» ASSIGNMENT
Set down the entries again word for word, without any of the images.

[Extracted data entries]
**********

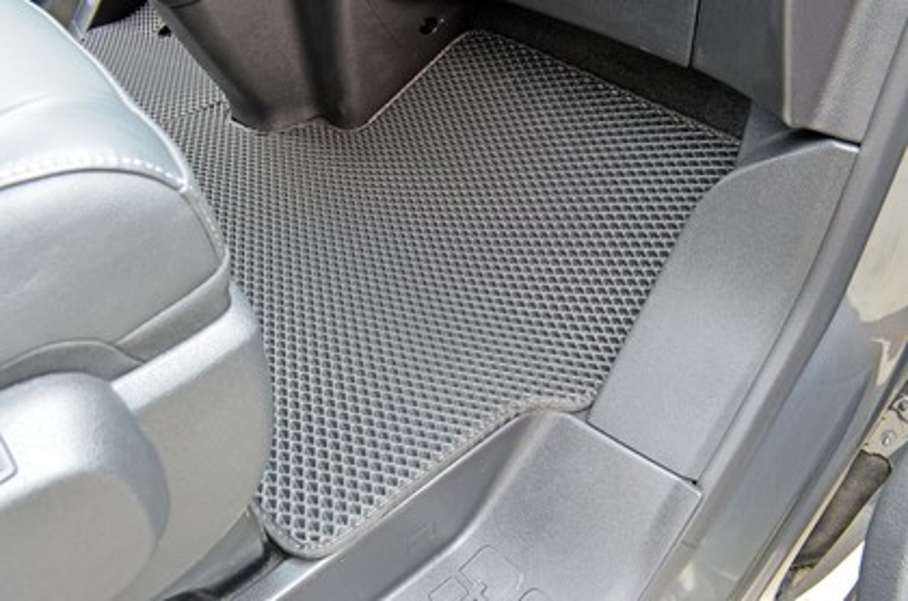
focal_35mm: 27
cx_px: 454
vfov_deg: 47.7
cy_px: 300
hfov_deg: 67.5
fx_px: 679
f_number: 8
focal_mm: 18
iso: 560
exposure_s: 1/15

**********

» RESPONSE AREA
focal_35mm: 27
cx_px: 454
vfov_deg: 47.7
cy_px: 300
hfov_deg: 67.5
fx_px: 679
f_number: 8
focal_mm: 18
iso: 560
exposure_s: 1/15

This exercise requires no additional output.